Text shown

How To Retire Early – The Actionable Guide
Justin McCurry of Root of Good retired at age 38 with over $1 Million. Neither did he have a six-figure salary nor did he win the lottery. Yet he was able to achieve quite the early retirement when the average retirement age in the US is 60.
With proper prior planning, you can live the life that you’ve always wanted instead of worrying about your financial security day-in and day-out and retire early.
Here’s a fun fact: By showing your interest in early retirement, you now are a part of the FIRE movement.
Surprised? Confused as to what FIRE Movement is? Wondering what it has to do with retiring early?
Before we get to that, know that retirement differs from individual to individual.
Table of Contents
- 1 Different Schools of Thought
- 2 The Plan
- 3 Taking Action
- 4 Takeaway
Different Schools of Thought
Everybody’s reality is different.
Retirement for one white-collar worker might be very different from the rest of their colleagues.
For one it might be leaving their work once and for all by the age of 55 and never work again while living on their savings.
While for the other, it might be leaving their profession but settling down in a quaint town, pursuing what they’ve always wanted to do or contribute to their community.
For the other, it might be their dream to live along the beaches, whiling their time amongst the company of your family and friends and stargaze at night.
It might be an entirely different case for one who owns a business or is self-employed. The way they operate already offers them more freedom. Their view on retirement might be to continue till the end, gradually reducing the time invested in it or they could decide to pass it onto their next generation.

Stored data
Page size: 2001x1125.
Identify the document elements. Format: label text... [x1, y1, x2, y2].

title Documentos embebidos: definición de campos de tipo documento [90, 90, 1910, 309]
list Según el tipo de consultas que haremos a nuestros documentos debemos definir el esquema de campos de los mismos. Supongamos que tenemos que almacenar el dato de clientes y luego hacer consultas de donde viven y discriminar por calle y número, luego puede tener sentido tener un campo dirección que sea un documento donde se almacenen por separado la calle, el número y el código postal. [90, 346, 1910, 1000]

Tasks to perform
A: From the early retirement guide, please return the passage starting with "Surprised? Confused as" and going on through "stargaze at night.".
B: What average retirement age in the US does the early retirement guide give?

Expected responses
A:
Surprised? Confused as to what FIRE Movement is? Wondering what it has to do with retiring early?
Before we get to that, know that retirement differs from individual to individual.
Table of Contents
- 1 Different Schools of Thought
- 2 The Plan
- 3 Taking Action
- 4 Takeaway
Different Schools of Thought
Everybody’s reality is different.
Retirement for one white-collar worker might be very different from the rest of their colleagues.
For one it might be leaving their work once and for all by the age of 55 and never work again while living on their savings.
While for the other, it might be leaving their profession but settling down in a quaint town, pursuing what they’ve always wanted to do or contribute to their community.
For the other, it might be their dream to live along the beaches, whiling their time amongst the company of your family and friends and stargaze at night.

B: 60